Clara Schumann/ Robert Schumann/Wilhelm Killmayer

Mondnacht

NDR Chor, Ltg. Philipp Ahmann

Rubrik: CDs
erschienen in: das Orchester 05/2020 , Seite 76

Mondnacht! Man nehme Joseph von Eichendorffs wohl bekanntestes Gedicht der deutschen Romantik, gebe Chorlieder des Ehepaares Schumann sowie des Orff-Schülers Wilhelm Killmayer dazu – schon entsteht eine CD von unwiderstehlichem Charme. Und wenn dann noch ein Chor agiert, der nicht nur über alle Zweifel erhaben ist, sondern es zudem versteht, mit stilistischer Vollkommenheit in die Mitte des 19. Jahrhunderts einzutauchen, hat man alles richtig gemacht.

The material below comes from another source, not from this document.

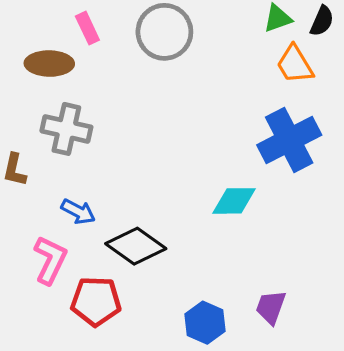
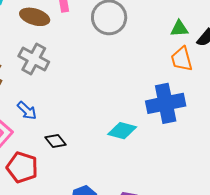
black diamond: (136, 246) -> (55, 141), size x0.6

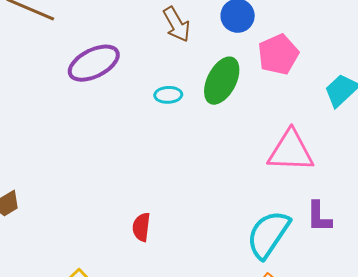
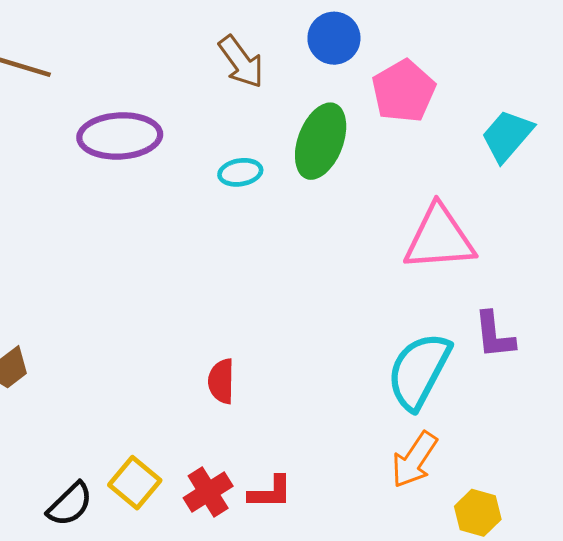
purple ellipse: (94, 63) -> (120, 136), turned 30

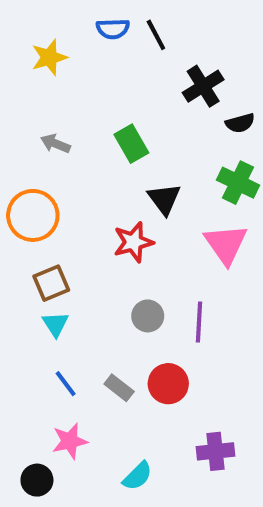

Der NDR Chor wächst nämlich in dieser Einspielung unter der Leitung von Philipp Ahmann über sich hinaus – egal, ob in doppelchöriger, in gemischter oder in Quartettbesetzung. Nicht umsonst erkor der MDR Rundfunkchor Ahmann jüngst zu seinem Chefdirigenten.
Und das NDR-Ensemble kann auch Männerchor: In acht Sätzen von Wilhelm Killmayer auf Texte Eichendorffs zelebrieren die Herren die sympathisch bodenständige Tonsatzkunst des 2017 verstorbenen Bayern – und das auf hohem Niveau. Wer hätte etwa gedacht, dass aus Killmayers völliger Neuvertonung des hochromantischen Evergreens In einem kühlen Grunde ein kleines, modernes Musikdrama werden kann?
Im Mittelpunkt der CD stehen jedoch Chorsätze von Robert Schumann. Vier im Ausdrucksgehalt sehr unterschiedliche doppelchörige Gesänge machen den Anfang, sie werden vom NDR Chor mit schlanker Klangfülle dargeboten. Und auch der Frauenchor des Ensembles glänzt mit sechs blitzsauber, textverständlich bestechend gesungenen Romanzen. Sicher den größten Bekanntheitsgrad haben etliche gemischte Romanzen und Balladen Robert Schumanns. An diesen so wunderbar leicht vorgetragenen Liedern wie etwa Heidenröslein, Schnitter Tod, Sommerlied oder Der König von Thule kann man sich eigentlich gar nicht satt hören. Und tritt schon bei den Romanzen für Frauenstimmen ein Klavier hinzu, so fügt sich auch hier gelegentlich eine dezent agierende Flöte oder ein tadellos geblasenes Horn als Instrumentalklangfarbe ein.
Der „stille Star“ dieser CD ist allerdings jemand anderes: Clara Schumann – grandiose Pianistin, Pädagogin und Komponistin. Die aus ihrer Feder stammenden Drei gemischten Chöre auf Gedichte von Emanuel Geibel faszinieren vom ersten Ton an: Schumanns Satzkunst ist äußerst einfühlsam, teils komponiert sie flächig, dann wieder verwoben, gelegentlich fallen modern anmutende harmonische Wendungen auf. Die personalstilistische Einordnung ihrer Chormusik fällt auf jeden Fall schwer, und das ist gut so. Oder winkt aus der Ferne gar Johannes Brahms? Schade, dass Markus Schwering in seinem fabelhaft abgefassten Einführungstext hierauf nur sehr kurz eingeht. Von ihm hätte gerne mehr dazu gelesen.
Die CD rundet eine geniale Chorbearbeitung von Robert Schumanns Klavierlied Mondnacht ab. Denn wer, wenn nicht Clytus Gottwald, vermag es, dieses vielleicht romantischste aller Lieder ohne Kitsch und falsche Süße auf Chor a cappella zu übertragen? Und doch zerrt das Lied noch heftig am Gemüt. Aber auch daran ist der superbe NDR Chor nicht ganz unschuldig.